好きな人のこと、どうやったら忘れられるだろう。葭本未織の素敵な恋の忘れ方

失恋は新しい恋で忘れられ…なかった

© 一ノ瀬伸

好きな人のこと、どうやったら忘れられるのだろう

ひとりの夜、心にさみしい火がともる。ちろちろと揺れる影に、恋しい人の姿がうつる。今はそばにいない人、遠く離れてしまった人。突き刺す痛みとうらはらに、火は威力を増してゆく。何もかもを飲み込み、燃え尽くそうとする炎になってゆく。消そうとしても消えない火に悶え苦しみ、幾夜を越え、ある日、気がついた。

あれ、いつのまにか火が消えてる。わたし、好きだった人のことを忘れている! でも、どうやって忘れたんだろう?

わたし、葭本未織の職業は劇作家だ。コロナ禍の前は劇場で演劇を創っていた。舞台の上でヒロインが七転八倒する。最後に彼女なりの答えを見つける。このような物語を、手を変え品を変え創ってきた。そんなわたしが考える好きな人を忘れる一番良い方法は、『ほかに新しい好きな人をつくること』だった。悲しみは同質のものでしか洗い流せない。つまり、恋愛の傷には恋愛の癒ししかない! その持論に従って、わたしは失恋しては新しい恋をした。しかしながら、人生は物語ほど甘くない。新しい恋人ができても、わたしは好きな人のことを全く忘れられなかった。

(でも逆に、なんでわたしは忘れられなかったんだろう? 公共料金の支払いとか、水曜日が燃えないゴミの日だとか、そういうのはすぐ忘れられるのに。なんでわたしは好きな人のこと、忘れられなかったのかな?

考え続けると、わたしは好きな『人』以外のことも忘れられないということに気がついた。これから話す『出来事』も、わたしをまだ悶えさせている。

全部、全部わたしが悪い!!の自責と自己嫌悪

5年ほど前、当時女優業をメインにやっていたわたしは、朝の国民的ドラマのヒロインオーディションを受けた。選考を繰り返し、いよいよ人数がしぼられてきた東京・最終会場で、ふとまわりを見渡すと、テレビで見たことのあるスター女優ばかりだった。こみあげるものがあった。子どもの頃、小さな劇団で端役をもらってから早12年。短くなかった。だけどこのために頑張ってきたのだ。これに受かればわたしもスターだ! ……という気持ちがはやりすぎたのか強すぎたのか、審査員の前でわたしは泣いた。「今日まで続けてきてよかった」とかなんとかヒロイン気取りで泣いた。記憶が確かなら、審査員たちは拍手をくれた。……しかし人生は甘くない!わたしは落選した。それどころか端役ももらえなかった。後日プロデューサーから「一番を決めるコンクールじゃないから、諦めずに頑張ってほしい」という旨の手紙をもらったが、そんな言葉わたしには響かなかった。

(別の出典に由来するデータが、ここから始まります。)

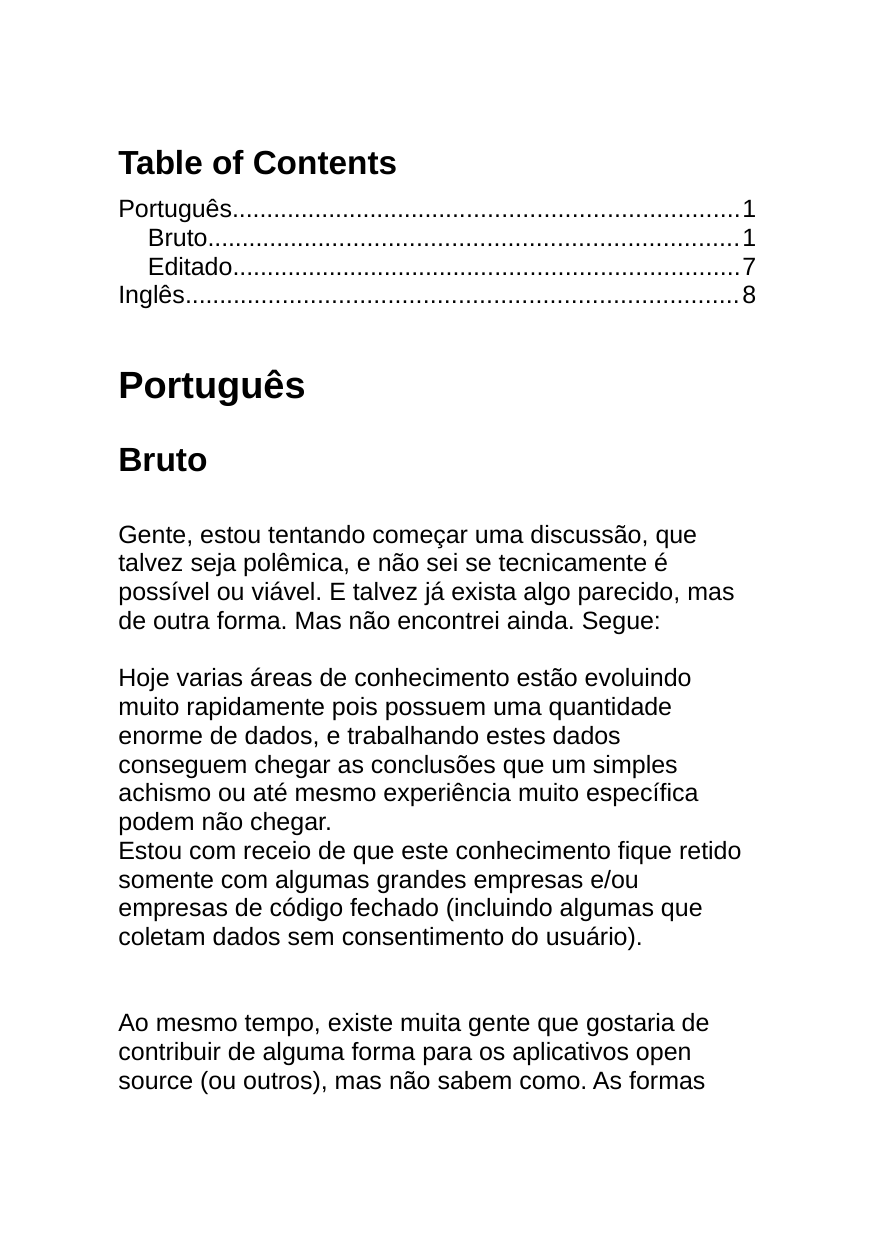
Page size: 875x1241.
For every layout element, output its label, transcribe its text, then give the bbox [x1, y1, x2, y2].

text Hoje varias áreas de conhecimento estão evoluindo muito rapidamente pois possuem uma quantidade enorme de dados, e trabalhando estes dados conseguem chegar as conclusões que um simples achismo ou até mesmo experiência muito específica podem não chegar. [118, 663, 756, 836]
subtitle Bruto [118, 440, 756, 478]
subtitle Table of Contents [118, 143, 756, 182]
text Inglês 8 [118, 280, 756, 309]
subtitle Português [118, 363, 756, 406]
text Bruto 1 [148, 223, 756, 252]
text Estou com receio de que este conhecimento fique retido somente com algumas grandes empresas e/ou empresas de código fechado (incluindo algumas que coletam dados sem consentimento do usuário). [118, 836, 756, 951]
text Gente, estou tentando começar uma discussão, que talvez seja polêmica, e não sei se tecnicamente é possível ou viável. E talvez já exista algo parecido, mas de outra forma. Mas não encontrei ainda. Segue: [118, 520, 756, 635]
text Português 1 [118, 194, 756, 223]
text Editado 7 [148, 252, 756, 280]
text Ao mesmo tempo, existe muita gente que gostaria de contribuir de alguma forma para os aplicativos open source (ou outros), mas não sabem como. As formas [118, 1008, 756, 1095]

(わたしのバカ! 就活の最終選考で泣いたら落ちるだろ。それと一緒だってちょっと考えたらわかるのに、なんで泣いたのかな! ああもう! 全部、全部わたしが悪い!

そんなこんなで時が流れた2020年・冬。わたしは神戸のギョーザ屋に居た。肉汁がジュウジュウと唸り、鉄板の下で青いガスの火が揺れる店内では、にんにくの香ばしいにおいとともにAMラジオが飛びかっていた。電波のむこうでパーソナリティが楽しげにしゃべる話題が、朝の国民的ドラマについてだと気がついた瞬間、わたしの記憶が過去に飛んだ。忘れられないあのオーディションには、もう一つ、別の思い出がある。

それは会場で「全然できなかったあ~!」と泣いた女優がいたことだ。売れっ子の彼女は事前に渡されたセリフをひとつも覚えてこなかった。だと言うのに、彼女は審査員の前で、悔しい!と言わんばかりの表情で泣いた。わたしは唖然とした。できなかったんじゃないだろ、やってこなかったんだろ! と。でもそれ以上に……わたしが死に物狂いで手に入れたチャンスを、スターの彼女はもう吐いて捨てるほど経験していて。彼女にとってこのオーディションは別にいらないチャンスなんだ……そう直感し、傷ついていた。

あの痛みが、まだ胸の奥にある。それは火の形をしていて、今もなおわたしを苦しめる。と……どっぷり感傷にひたっていた瞬間、唐突にひらめいた。

あれ? あの時、わたしも泣いたよな? 泣くべきじゃないとこで泣いたよな。それってあの女優と一緒じゃない?!